Hi all,
I’m using the browser library and I need to determine an element in a shadow dom to click on it. In this case I tried the following:
${shadow_host_1} = Evaluate JavaScript document.querySelector('${SHADOW_HOST_1_SELECTOR}')
Run Keyword If ${shadow_host_1} == None Fail Could not find shadow host 1
${shadow_root_1} = Evaluate JavaScript arguments[0].shadowRoot ${shadow_host_1}
As ${SHADOW_HOST_1_SELECTOR} I use a css selector like con-app[theme=“XXX”].
When I run the test case I get the following error message:
Unexpected token “querySelector(” while parsing selector “document.querySelector(‘con-app[theme=“XXX”]’)”.
I really tried many variations with the JavaScript code string but it doesn’t seem to have an effect.
Could someone please help and tell me would I did wrong or if there is a better opportunity to do this?

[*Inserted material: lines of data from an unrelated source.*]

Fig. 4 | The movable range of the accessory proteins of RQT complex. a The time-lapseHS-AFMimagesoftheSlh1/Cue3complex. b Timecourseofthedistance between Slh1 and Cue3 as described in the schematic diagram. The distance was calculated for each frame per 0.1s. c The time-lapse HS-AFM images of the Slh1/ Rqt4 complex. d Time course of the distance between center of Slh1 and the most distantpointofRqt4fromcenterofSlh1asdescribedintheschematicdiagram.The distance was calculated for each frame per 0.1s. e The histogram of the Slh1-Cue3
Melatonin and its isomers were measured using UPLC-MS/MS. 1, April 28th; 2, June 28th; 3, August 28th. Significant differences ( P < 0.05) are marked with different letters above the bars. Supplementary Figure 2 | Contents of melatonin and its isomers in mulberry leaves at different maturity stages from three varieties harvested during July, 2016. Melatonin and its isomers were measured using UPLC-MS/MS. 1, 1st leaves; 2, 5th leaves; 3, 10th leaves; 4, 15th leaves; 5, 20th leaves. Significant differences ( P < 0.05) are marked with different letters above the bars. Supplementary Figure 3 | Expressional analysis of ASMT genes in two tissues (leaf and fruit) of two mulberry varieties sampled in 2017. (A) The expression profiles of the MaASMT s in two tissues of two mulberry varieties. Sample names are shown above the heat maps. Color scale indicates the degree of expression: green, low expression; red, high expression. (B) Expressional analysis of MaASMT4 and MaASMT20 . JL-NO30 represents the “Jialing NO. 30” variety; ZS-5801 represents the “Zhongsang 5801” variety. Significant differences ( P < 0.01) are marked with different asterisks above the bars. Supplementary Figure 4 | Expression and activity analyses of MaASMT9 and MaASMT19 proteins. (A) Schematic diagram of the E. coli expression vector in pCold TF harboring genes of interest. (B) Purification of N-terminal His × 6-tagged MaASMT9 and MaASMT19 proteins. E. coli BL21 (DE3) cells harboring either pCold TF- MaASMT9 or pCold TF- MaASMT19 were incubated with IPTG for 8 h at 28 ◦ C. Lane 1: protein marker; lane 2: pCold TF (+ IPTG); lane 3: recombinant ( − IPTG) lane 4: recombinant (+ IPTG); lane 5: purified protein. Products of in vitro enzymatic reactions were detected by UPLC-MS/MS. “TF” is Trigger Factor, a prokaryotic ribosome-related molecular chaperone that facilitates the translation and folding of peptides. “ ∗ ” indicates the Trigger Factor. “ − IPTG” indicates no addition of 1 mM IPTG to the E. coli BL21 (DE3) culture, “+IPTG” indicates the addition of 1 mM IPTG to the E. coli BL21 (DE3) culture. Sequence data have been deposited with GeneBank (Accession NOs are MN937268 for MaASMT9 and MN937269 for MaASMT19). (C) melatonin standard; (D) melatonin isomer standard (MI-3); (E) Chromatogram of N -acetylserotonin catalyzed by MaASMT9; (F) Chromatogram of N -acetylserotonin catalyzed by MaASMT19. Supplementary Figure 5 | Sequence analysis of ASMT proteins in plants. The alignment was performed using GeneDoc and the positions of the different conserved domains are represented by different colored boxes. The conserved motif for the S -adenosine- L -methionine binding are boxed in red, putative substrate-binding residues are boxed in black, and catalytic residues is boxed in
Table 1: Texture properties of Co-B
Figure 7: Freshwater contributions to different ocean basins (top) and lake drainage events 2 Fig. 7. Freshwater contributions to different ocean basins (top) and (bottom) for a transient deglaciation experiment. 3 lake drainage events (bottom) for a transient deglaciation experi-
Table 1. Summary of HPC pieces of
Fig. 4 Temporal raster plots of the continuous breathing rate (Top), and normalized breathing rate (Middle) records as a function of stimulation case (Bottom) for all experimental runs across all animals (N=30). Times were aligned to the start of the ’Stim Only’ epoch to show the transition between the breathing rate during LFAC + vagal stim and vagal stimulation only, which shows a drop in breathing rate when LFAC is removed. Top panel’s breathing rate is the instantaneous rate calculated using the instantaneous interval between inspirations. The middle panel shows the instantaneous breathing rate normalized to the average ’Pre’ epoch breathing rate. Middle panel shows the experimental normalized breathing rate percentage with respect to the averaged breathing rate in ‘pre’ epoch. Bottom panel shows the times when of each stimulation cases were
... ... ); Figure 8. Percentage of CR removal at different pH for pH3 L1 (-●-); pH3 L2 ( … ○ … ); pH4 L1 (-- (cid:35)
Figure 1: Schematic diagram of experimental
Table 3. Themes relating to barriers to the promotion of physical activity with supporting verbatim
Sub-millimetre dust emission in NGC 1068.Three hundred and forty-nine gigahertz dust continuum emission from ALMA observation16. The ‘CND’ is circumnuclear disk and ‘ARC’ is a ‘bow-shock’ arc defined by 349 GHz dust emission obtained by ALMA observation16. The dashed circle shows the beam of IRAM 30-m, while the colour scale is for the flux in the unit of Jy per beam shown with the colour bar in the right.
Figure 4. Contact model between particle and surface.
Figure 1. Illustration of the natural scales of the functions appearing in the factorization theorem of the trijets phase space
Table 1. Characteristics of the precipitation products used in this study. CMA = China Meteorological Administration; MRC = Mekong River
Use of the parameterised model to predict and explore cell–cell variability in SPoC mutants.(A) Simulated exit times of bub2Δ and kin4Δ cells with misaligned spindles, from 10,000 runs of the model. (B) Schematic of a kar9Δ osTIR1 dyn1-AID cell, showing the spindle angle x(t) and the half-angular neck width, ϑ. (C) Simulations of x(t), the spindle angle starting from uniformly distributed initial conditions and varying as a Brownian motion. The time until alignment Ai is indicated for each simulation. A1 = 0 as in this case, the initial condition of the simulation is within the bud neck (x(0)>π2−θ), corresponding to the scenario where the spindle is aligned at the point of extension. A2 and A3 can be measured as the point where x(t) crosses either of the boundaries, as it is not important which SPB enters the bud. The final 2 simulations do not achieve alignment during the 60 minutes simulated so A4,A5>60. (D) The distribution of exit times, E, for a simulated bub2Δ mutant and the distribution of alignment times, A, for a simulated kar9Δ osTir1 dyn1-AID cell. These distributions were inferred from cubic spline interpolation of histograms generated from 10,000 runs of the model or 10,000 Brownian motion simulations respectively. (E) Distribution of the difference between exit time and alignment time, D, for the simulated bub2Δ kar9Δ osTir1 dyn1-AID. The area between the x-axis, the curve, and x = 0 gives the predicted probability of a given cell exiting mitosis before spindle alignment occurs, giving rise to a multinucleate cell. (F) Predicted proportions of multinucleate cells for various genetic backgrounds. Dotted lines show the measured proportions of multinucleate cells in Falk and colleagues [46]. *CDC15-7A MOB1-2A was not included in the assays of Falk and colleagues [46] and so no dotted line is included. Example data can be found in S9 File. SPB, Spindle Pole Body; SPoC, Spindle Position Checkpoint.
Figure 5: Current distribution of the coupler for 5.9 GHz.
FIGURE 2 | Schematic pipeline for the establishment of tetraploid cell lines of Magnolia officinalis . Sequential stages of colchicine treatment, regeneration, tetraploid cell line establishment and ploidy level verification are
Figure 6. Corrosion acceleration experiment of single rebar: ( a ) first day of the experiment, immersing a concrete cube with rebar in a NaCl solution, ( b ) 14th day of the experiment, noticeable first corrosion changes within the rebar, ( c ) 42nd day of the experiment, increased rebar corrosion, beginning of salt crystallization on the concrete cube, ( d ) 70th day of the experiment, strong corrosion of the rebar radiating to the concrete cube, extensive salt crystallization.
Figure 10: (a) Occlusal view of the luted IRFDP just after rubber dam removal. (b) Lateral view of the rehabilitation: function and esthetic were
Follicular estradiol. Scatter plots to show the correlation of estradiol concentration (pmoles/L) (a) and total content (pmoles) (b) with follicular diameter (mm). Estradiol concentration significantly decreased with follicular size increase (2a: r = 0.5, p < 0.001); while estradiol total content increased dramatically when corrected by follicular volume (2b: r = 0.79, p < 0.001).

Can you paste the entire xpath. Usually with execute javascript the shadow path won’t work always. You have to use dynamic path. If you can post the xpath code of the element and the html piece of code from where you need to extract it would be helpful. Thanks.
For example:
xpath=//element[@id=‘someid’]/otherelememt//childelement
Hi Sapan,
thanks for your message but I found out that xpath does not work with shadow-dom and I have to use css instead.
As I use the browser library the use of Evaluate JavaScript is not really needed.
yes xpath will not work. But keeping a dynamic xpath will always work for xpath. I had resolved this issue the same way sometime ago. So, if you can paste the entire xpath and source code, we can definitely come up with a dynamic xpath that will always work.